Saved entries
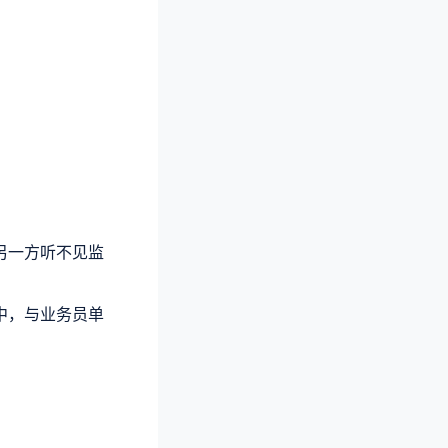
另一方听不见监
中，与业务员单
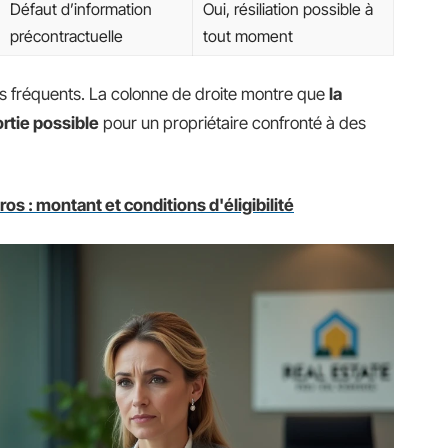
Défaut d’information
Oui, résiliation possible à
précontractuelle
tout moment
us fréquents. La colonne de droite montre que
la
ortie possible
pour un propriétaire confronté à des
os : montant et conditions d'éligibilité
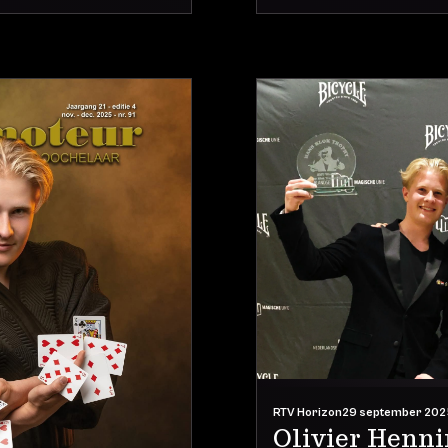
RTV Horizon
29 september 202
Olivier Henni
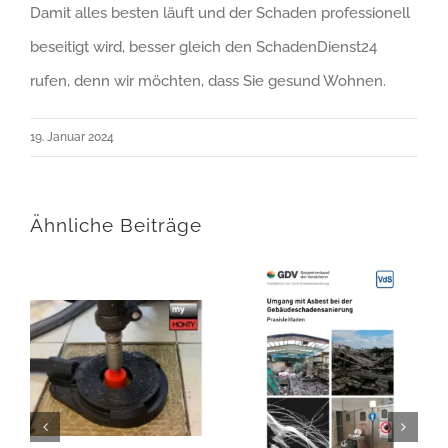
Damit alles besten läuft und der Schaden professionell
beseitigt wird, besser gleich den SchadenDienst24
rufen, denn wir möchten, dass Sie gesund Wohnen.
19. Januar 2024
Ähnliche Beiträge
---
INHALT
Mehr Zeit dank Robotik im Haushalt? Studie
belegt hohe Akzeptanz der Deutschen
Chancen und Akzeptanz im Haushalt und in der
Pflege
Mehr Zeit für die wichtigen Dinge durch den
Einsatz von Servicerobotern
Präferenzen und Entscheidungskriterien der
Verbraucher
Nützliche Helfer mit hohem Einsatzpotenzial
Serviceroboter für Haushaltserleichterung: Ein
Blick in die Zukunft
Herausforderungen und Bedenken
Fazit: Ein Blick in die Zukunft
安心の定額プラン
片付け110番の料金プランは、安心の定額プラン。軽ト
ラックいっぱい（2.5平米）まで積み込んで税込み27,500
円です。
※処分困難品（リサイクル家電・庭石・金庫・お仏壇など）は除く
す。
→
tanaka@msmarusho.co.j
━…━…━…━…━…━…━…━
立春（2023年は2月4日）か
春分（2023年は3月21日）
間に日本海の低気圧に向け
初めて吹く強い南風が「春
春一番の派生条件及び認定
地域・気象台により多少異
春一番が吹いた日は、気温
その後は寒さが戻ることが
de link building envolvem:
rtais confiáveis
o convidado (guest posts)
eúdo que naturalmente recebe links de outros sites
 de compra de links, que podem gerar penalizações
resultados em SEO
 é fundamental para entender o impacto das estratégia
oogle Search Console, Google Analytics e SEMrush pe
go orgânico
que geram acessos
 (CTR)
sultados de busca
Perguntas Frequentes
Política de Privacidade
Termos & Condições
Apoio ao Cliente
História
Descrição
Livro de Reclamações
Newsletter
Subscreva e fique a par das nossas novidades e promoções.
* * *
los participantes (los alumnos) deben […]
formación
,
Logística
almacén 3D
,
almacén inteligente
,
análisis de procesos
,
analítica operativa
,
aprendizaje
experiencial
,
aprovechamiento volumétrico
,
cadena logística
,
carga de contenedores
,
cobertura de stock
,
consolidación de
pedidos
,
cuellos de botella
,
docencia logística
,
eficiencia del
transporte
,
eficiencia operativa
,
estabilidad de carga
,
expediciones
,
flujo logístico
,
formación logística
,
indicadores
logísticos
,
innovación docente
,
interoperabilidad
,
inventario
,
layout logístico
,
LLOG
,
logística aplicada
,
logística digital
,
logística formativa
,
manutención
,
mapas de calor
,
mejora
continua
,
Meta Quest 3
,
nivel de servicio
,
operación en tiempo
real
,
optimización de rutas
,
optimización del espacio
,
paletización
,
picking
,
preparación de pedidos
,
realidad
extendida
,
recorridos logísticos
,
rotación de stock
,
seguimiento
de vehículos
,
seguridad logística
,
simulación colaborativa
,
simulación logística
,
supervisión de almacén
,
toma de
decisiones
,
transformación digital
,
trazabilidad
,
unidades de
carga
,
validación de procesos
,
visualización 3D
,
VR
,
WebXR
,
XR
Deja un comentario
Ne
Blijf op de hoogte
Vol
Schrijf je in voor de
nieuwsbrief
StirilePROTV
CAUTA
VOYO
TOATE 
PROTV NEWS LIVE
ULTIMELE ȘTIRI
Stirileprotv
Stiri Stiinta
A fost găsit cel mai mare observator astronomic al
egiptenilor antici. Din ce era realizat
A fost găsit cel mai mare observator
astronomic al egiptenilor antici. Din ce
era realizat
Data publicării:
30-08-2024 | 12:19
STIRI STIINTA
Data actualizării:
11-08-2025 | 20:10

■ **HOW TO COMPLETE THIS TASK**
Within the records, filter for lines that contain the word "egiptenilor" and show each one.

■ **FINISHED EXERCISE**
egiptenilor antici. Din ce era realizat
astronomic al egiptenilor antici. Din ce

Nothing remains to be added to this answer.